Standing on top of Juba!

SFBJKM

 

I spotted it on my initial flight into Juba. A rocky mountain dotted with green trees and high grass. In trips in and around the city, I caught glimpses of its boulder size rocks and various rock quarries. I researched the mountain and discovered that it had a hiking path to the top and very popular among the expat crowd. After two months of planning and plotting, I finally got my chance to hike Jebel Kujur. While Jebel Kujur resembles a smaller version of Old Rag Mountain in the Shenandoah Mountains, the climb to the top was not as taxing or difficult as Old Rag. We tried to get an early start to beat the South Sudan sun, but even at 10am, the sun felt as it was riding on my back. After about an hour of hiking upwards, we arrived at the top of Juba. The view from the top gave me a bird’s eye view of Juba and its surrounding villages. The city has spread around the mountain, constantly growing as members of the South Sudanese Diaspora returns and villagers move into the fast growing Juba.
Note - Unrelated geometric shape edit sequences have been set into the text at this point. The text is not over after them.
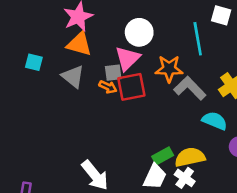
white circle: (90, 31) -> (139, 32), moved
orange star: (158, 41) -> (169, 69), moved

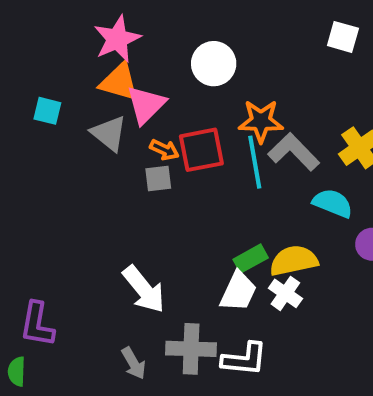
cyan line: (198, 39) -> (255, 162), moved
pink triangle: (127, 58) -> (146, 105), moved
gray square: (113, 73) -> (158, 179), moved

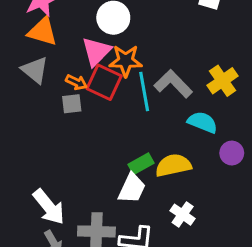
pink triangle: (146, 105) -> (96, 52), moved
orange star: (261, 121) -> (126, 61), moved
red square: (201, 150) -> (104, 82), turned 36
white arrow: (144, 289) -> (49, 207), moved
white cross: (285, 293) -> (183, 215), moved

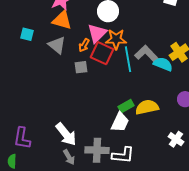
orange arrow: (76, 82) -> (84, 45), moved, turned 96
cyan semicircle: (203, 122) -> (163, 64), moved
white cross: (183, 215) -> (176, 139), moved

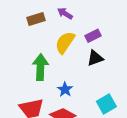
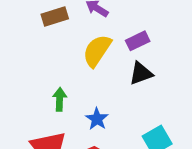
green arrow: (40, 67) -> (60, 99), moved, size x0.6

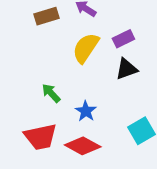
green arrow: (60, 99) -> (51, 93), turned -45

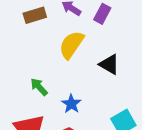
purple rectangle: (123, 39) -> (102, 14), moved, turned -36
black triangle: (126, 69) -> (109, 64), turned 50

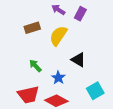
brown rectangle: (35, 15) -> (32, 28), moved
black triangle: (109, 64) -> (78, 60), moved

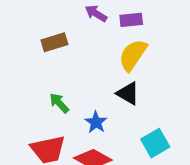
purple rectangle: (80, 14) -> (131, 20), turned 56
yellow semicircle: (58, 36) -> (133, 55), moved

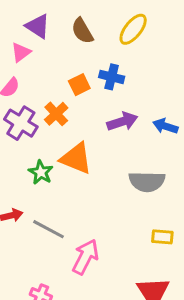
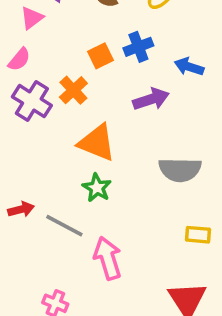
blue cross: (112, 77) -> (138, 47), turned -35
blue arrow: (165, 126) -> (189, 67), moved
green star: (41, 172) -> (97, 188), moved
pink arrow: (85, 257) -> (108, 258), turned -44

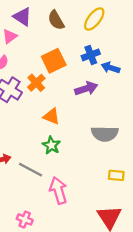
blue cross: (138, 47) -> (91, 55), moved
orange square: (100, 56) -> (54, 61), size x1.5
orange triangle: (97, 143) -> (51, 116), size x0.7

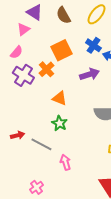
blue cross: (91, 55) -> (93, 45), turned -35
pink arrow: (58, 191) -> (65, 162), size x0.7
pink cross: (25, 219) -> (36, 187), turned 32

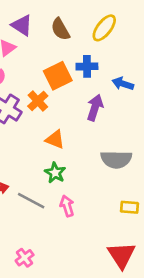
blue cross: (93, 45) -> (87, 66), moved, turned -35
purple arrow: (89, 74) -> (95, 108), turned -54
pink arrow: (65, 162) -> (67, 206), moved

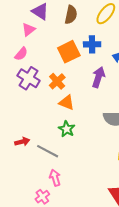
brown semicircle: (60, 29) -> (71, 15), turned -138
orange cross: (38, 101) -> (57, 81), moved
pink arrow: (67, 206) -> (55, 178), moved

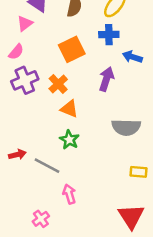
blue cross: (92, 44) -> (109, 35), moved
purple cross: (29, 78) -> (25, 80), turned 35
pink arrow: (55, 178) -> (69, 194), moved

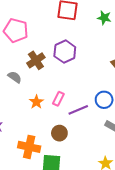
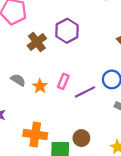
gray semicircle: (15, 77) -> (18, 80), moved
brown circle: (59, 133) -> (81, 138), moved

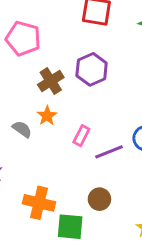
orange star: (40, 86) -> (47, 116), moved
brown circle: (81, 138) -> (99, 199), moved

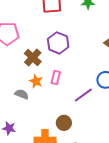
pink rectangle: (81, 136) -> (56, 78), moved
brown circle: (99, 199) -> (64, 123), moved

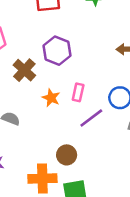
pink rectangle: (56, 78) -> (78, 92), moved
orange star: (36, 81) -> (51, 98), moved

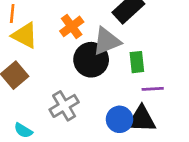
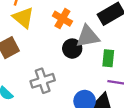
orange cross: (72, 26) -> (62, 19), turned -36
black circle: (91, 60) -> (72, 49), size x0.7

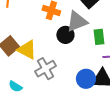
yellow triangle: (23, 18) -> (27, 50), moved

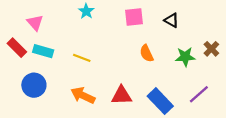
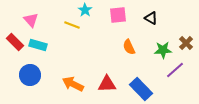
cyan star: (86, 11) -> (85, 10), moved
yellow line: (82, 58) -> (72, 25), moved
purple line: (199, 94) -> (175, 70), moved

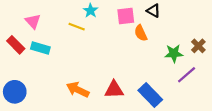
black triangle: (151, 18) -> (154, 11), moved
orange semicircle: (129, 47) -> (141, 33), moved
blue circle: (30, 75) -> (15, 92), moved

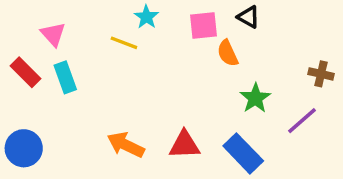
brown cross: (198, 46) -> (321, 74), turned -32
cyan rectangle: (40, 48) -> (65, 77), turned 54
green star: (174, 53) -> (255, 98), moved, turned -30

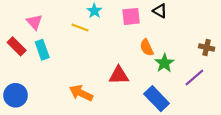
orange semicircle: (228, 53) -> (147, 48), moved
red triangle: (184, 145) -> (119, 75), moved

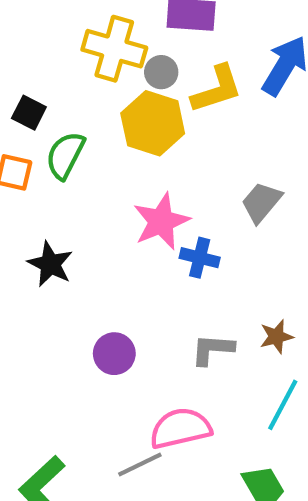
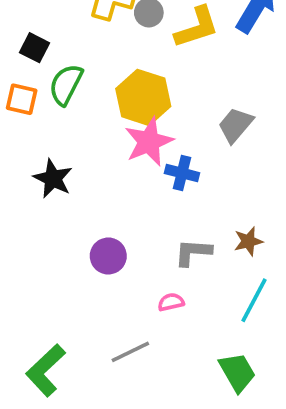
yellow hexagon: (153, 123) -> (143, 97), moved
pink semicircle: (180, 428) -> (171, 302), moved, size x0.5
Hiking the mountain can also be dangerous, especially if you wonder off the well worn trails that lead up and around the mountain. During the civil war that plagued the region, Jebel Kujur was a prized outlook for both sides of the war. Between 1992 and 1994, a battle raged for control of Jebel Kujur. The battle was one of the bloodiest episodes of the north-south war. The area around the mountain is littered with unexploded ordinances (land mines) planted during that battle. There are weekly reminders of the dangers that exist in Juba from the continuous civil war. Two weeks ago, five children were killed in a neighborhood of Juba as they dug for scrap metal. There are several organizations working in Juba to ride the country of landmines. But sadly each year people are killed and maimed by undetected land mines.

It was a beautiful day for a hike and I hope to hike Jebel Kujur again very soon.